I studied French at university, and in order to try and improve my French I spent some time working as an au pair in Lyon. The children I looked after were three years old and one year old. I learned a lot of French nursery rhymes! I got to know the city of Lyon really well during my stay, and loved it. It’s a beautiful and romantic city, with a long history. It was a really happy time for me. But the terrible thing about being an au pair is saying goodbye to the children you’ve grown attached to. I cried all the way home on the train.
Then many years after I left university I took a job at a woollen mill in my home county of Yorkshire. It was here I learned about weaving. I decided to make my French hero, Jean-Luc, the owner of a silk mill, and Lyon the romantic setting for my story.
It sounds like you have an interesting life story! Now, when it comes to work, do you write in quiet isolation (like Heather) or to music (like Dave)?

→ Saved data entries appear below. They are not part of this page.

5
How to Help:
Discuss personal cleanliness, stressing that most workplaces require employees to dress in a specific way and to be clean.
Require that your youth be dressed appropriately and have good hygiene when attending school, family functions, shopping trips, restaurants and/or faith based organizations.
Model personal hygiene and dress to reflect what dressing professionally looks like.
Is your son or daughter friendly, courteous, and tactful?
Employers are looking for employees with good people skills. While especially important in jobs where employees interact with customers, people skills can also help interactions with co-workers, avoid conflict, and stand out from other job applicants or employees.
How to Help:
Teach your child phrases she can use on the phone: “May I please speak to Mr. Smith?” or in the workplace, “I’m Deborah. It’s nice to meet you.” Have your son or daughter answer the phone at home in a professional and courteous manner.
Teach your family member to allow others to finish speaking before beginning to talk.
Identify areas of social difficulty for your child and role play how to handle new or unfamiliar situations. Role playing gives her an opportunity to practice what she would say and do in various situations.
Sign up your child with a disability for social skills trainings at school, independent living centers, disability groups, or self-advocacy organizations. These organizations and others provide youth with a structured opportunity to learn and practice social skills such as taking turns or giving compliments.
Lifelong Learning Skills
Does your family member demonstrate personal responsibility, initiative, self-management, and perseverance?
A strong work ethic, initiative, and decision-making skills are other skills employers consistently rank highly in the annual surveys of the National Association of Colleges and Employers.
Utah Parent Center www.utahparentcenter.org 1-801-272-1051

Definitely in quiet isolation. I could never understand how my children, as teenagers, could do their homework whilst watching television, listening to their iPods or talking on their mobiles – or sometimes all three at once! I really need to be quiet.
Having said that, I have an anxious rescue dog who likes nothing better than to guard the house. Every five minutes she is up and down to the doors and windows, warning me about some non-existent danger outside. She’s sweet, but she can be very distracting!

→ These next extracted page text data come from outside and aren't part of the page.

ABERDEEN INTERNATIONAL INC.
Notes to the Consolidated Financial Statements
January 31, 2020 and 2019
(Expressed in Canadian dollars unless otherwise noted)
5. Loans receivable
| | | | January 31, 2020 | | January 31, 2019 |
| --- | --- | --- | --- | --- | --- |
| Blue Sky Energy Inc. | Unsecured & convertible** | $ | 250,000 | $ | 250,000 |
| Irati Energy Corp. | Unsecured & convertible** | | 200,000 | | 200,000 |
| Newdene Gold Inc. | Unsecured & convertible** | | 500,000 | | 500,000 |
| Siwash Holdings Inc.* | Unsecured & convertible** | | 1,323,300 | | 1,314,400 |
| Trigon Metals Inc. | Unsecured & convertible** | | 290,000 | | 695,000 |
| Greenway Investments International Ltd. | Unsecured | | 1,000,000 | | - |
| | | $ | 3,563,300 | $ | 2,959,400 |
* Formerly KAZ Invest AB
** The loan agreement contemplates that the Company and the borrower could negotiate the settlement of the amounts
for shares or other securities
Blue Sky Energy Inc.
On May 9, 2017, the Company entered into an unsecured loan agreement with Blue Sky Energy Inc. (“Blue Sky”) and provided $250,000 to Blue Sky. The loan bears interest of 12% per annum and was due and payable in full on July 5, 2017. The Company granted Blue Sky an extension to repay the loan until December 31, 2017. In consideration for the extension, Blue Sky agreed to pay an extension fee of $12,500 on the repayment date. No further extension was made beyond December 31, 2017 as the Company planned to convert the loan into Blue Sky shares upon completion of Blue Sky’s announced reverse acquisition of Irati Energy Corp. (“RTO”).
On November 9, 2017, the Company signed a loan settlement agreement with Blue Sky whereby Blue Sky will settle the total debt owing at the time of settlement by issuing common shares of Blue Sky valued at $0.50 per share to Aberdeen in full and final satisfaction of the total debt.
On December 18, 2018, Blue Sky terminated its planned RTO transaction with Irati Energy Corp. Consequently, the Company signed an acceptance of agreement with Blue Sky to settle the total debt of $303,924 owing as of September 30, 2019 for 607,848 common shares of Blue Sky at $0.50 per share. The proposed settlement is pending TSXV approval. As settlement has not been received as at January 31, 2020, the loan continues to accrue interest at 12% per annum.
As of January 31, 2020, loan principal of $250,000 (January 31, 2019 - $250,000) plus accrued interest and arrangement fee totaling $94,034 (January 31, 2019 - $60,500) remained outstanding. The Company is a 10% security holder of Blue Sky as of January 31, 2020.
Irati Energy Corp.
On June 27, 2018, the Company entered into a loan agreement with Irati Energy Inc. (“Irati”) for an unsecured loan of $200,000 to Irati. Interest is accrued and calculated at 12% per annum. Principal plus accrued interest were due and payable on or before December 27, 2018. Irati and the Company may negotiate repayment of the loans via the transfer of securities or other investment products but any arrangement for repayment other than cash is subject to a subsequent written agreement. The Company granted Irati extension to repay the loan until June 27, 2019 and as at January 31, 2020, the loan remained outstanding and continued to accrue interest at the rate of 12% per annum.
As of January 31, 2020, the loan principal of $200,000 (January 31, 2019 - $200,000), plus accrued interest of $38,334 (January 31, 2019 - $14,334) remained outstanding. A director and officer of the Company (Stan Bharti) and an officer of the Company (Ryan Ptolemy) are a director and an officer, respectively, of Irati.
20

Oh, we both understand about crazy rescue dogs! In fact, you could be describing Heather’s pug/terrier mix! And that makes us think of another question. Dave’s dog is a mix, mostly Yorkshire terrier. At night, he likes to sleep in a bed with someone and burrow under the blankets. Is he just weird or is there something in the Yorkshire DNA that makes one want to hide under the covers at night?
Ha! Good question! People in the south of England – or “them southern softies”, as we people up north call them – have certain stereotypical views of us Yorkshire folk, and of northerners in general. Apparently we like to eat pies, we own ferrets (don’t ask), we still wear clogs and flat caps, we’re very hard and blunt speaking, and in Yorkshire we are apparently very mean with money. So in answer to your question, a soft southerner might cower under the covers. A Yorkshireman is far too hard to do that, and would only hide under the bedclothes if he thought someone wanted to borrow a tenner.
Well, that explains things, then. So, on to the next topic! If you were a Disney Princess, which one would you be?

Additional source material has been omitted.